The diagnostic question for investors
The generic version — “can this founder scale?” — is the wrong question. The climate-native version is structural: does the company need the founder’s technical depth in the daily decision flow, or can it be retained from an advisory position?
If the depth must stay in the decision flow: Model 2 (build around the founder) or Model 1 (founder to chairman with deep advisory involvement). If the depth can be retained from outside the daily graph: Model 3 (cadence-matched replacement) or Model 1 (clean separation).
The answer depends on the product. An earth observation company whose product is the founder’s interpretation of SAR data has a different structural constraint than an electrolyser manufacturer whose product is a manufacturing process the founder designed but that can now run without daily founder input. The founder-CEO assessment is the diagnostic tool that identifies which model fits. The scaling breakpoints analysis tells you when the transition needs to happen.

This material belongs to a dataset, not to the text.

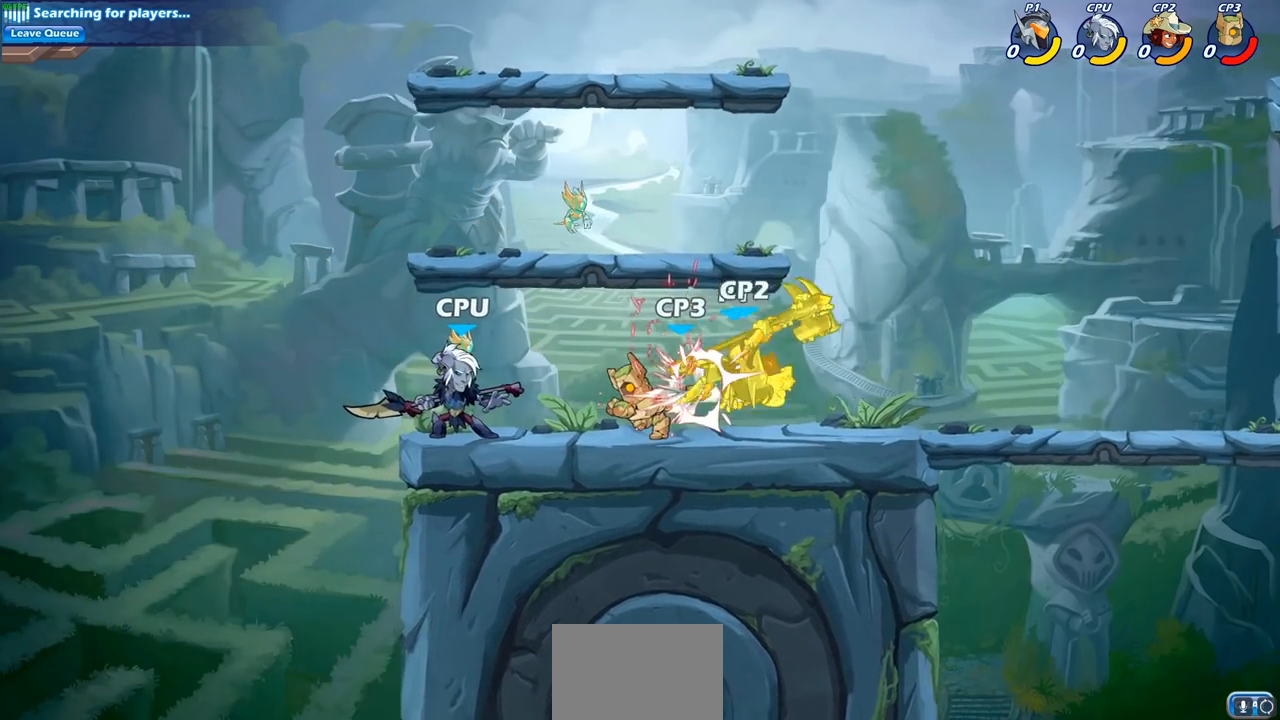
{"buttons": ["CROSS"], "left_stick": "up-left", "right_stick": "center", "events": [[317, "left_stick", "up"], [367, "left_stick", "up-left"], [417, "CROSS", "down"]]}
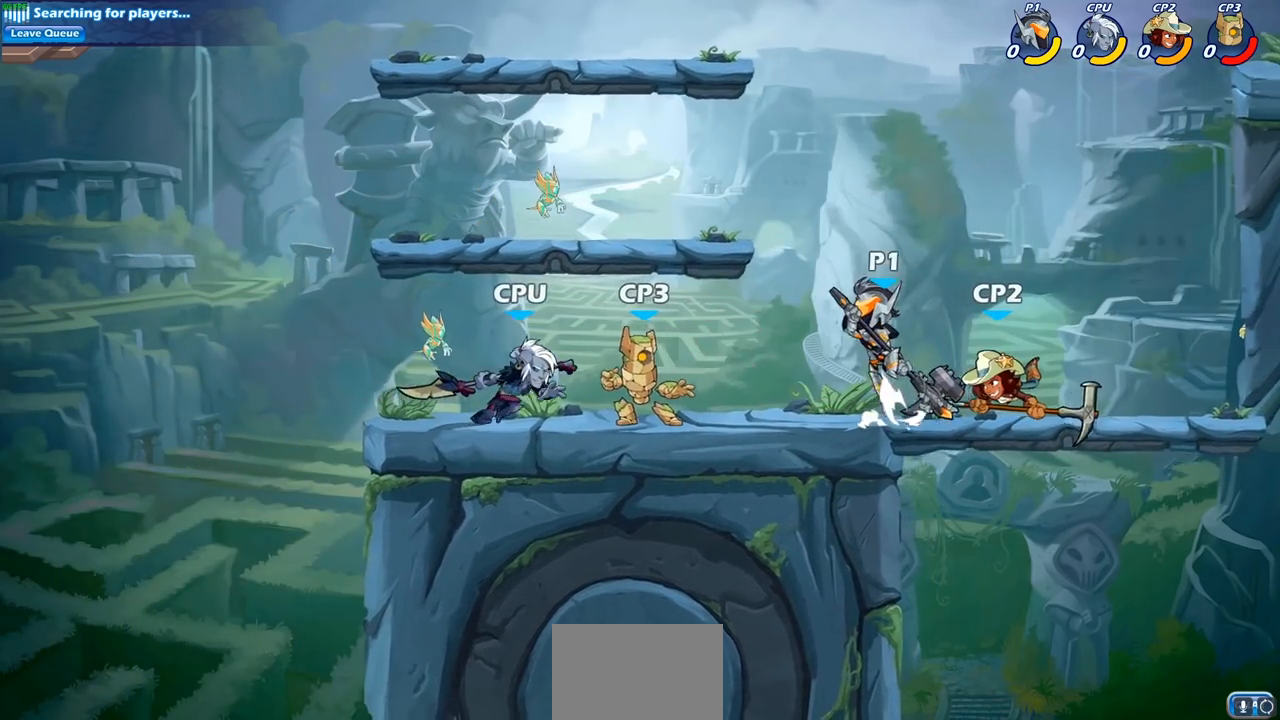
{"buttons": [], "left_stick": "down", "right_stick": "center", "events": [[50, "CROSS", "up"], [50, "left_stick", "center"], [117, "left_stick", "right"], [483, "left_stick", "down"]]}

The structural due diligence evaluates whether the system has been redesigned for the transition or whether the founder is still the operating system.
The standard advice — “founders should learn to let go” — is a character prescription for a structural problem. The climate-native advice is different: identify what’s irreplaceable, design the system to keep it, and build everything else to run without it.
HBR wrote the generic founder transition. The climate-native version — where the founder’s depth is the product and four operating cadences need reconciliation — is a different structural problem. Assess which transition model fits before the board conversation.